Exploitation agricole :

 Unité de  production agricole dont les éléments constitutifs sont la force de travail (familiale et salariée), les surfaces agricoles, les plantations, le cheptel, les bâtiments d'exploitation, les matériels et l'outillage. C'est le lieu où le chef d'exploitation combine ces diverses ressources disponibles et met ainsi en œuvre son système de production agricole.

Extensif :

 Un système de production agricole est qualifié d'extensif lorsque sa mise en œuvre exige peu de travail et peu d'intrants à l'unité de surface. Les systèmes de production extensifs sont alors à l'origine de faibles valeurs ajoutées annuelles à l'hectare (cf. les systèmes d'élevage pastoraux ou les systèmes de cultures dans lesquels la reproduction de la fertilité est assurée par les friches de longue durée).

Externalités :

 Avantages et inconvénients des projets qui ne sont pas pris en considération dans la comptabilité des entreprises mais dont les effets se manifestent néanmoins à l'échelle de tout ou partie de la collectivité. Ainsi en est-il des pollutions dont les effets négatifs ne sont pas pris en charge par les entreprises mais dont les inconvénients n'en doivent pas moins être supportés par la collectivité et constituent donc un réel coût pour la société.


 

F
Facteurs abiotiques :

 Ils comprennent les facteurs climatiques (température, humidité, éclairement), les caractéristiques du sol (facteurs édaphiques), la composition chimique de l'eau.

Facteurs biotiques :

 Ils comprennent essentiellement les relations entre les êtres vivants (prédation, parasitisme, compétition…)

Facteurs écologiques :

Ensemble des facteurs abiotiques et biotiques.

Facteurs limitants :

Facteur propre à freiner le développement de la plante ou de l'animal.

Faisabilité :

 L'étude de faisabilité d'un projet vise à examiner et prévoir les conditions de mise en œuvre et de rentabilité du projet considéré.
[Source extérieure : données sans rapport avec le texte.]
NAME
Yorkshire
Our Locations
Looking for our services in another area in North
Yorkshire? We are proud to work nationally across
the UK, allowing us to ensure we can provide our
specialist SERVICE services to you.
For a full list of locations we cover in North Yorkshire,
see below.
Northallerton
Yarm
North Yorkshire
Cette étude doit intervenir impérativement avant la prise de décision et présenter les éléments nécessaires pour que celle-ci ait lieu en toute connaissance de cause.

Feed-back :

 Ce terme, qui provient de la cybernétique, a trait au processus dans lequel la connaissance de l'environnement ou les conséquences des actions d'un système conduisent aux ajustements des actions futures, vues à la lumière de la réalisation d'un but déterminé.

Filière de production :

 Ensemble des opérations que mettent en œuvre successivement diverses catégories d'agents économiques pour parvenir à l'élaboration et à la commercialisation d'un produit fini. Une même filière peut rassembler successivement des agents spécialisés dans l'importation de matériels, la production d'intrants, leur acheminement jusqu'aux entreprises agricoles ou industrielles, la fabrication de produits de plus en plus élaborés, leur transformation et leur conditionnement ultérieurs, le transport et la commercialisation des produits finis, etc. L'évaluation des projets par la méthode des effets ne vise pas seulement à calculer le total des valeurs ajoutées au sein de chaque filière mais contribue aussi à mettre en évidence la distribution des revenus entre les diverses catégories d'agents concernées.

Formation :

 En général, processus d'apprentissage dans les institutions sociales structurées de façon formelle, organisées pour ce but, par exemple les écoles. Certains utilisent une définition plus large et considèrent en plus l'éducation non formelle ou l'apprentissage hors de ces institutions. L'éducation en vulgarisation se réfère à cette définition plus large.

Formation d'opinion :

 Processus qui conduit au(x) jugement(s) d'un individu (ou d'un groupe) sur quelque chose. Les éléments importants de ce processus peuvent être l'expérience (nouvelle) de l'individu, la connaissance qu'il a acquise, les groupes sociaux auxquels il appartient et le contrôle social de son comportement et de ses valeurs.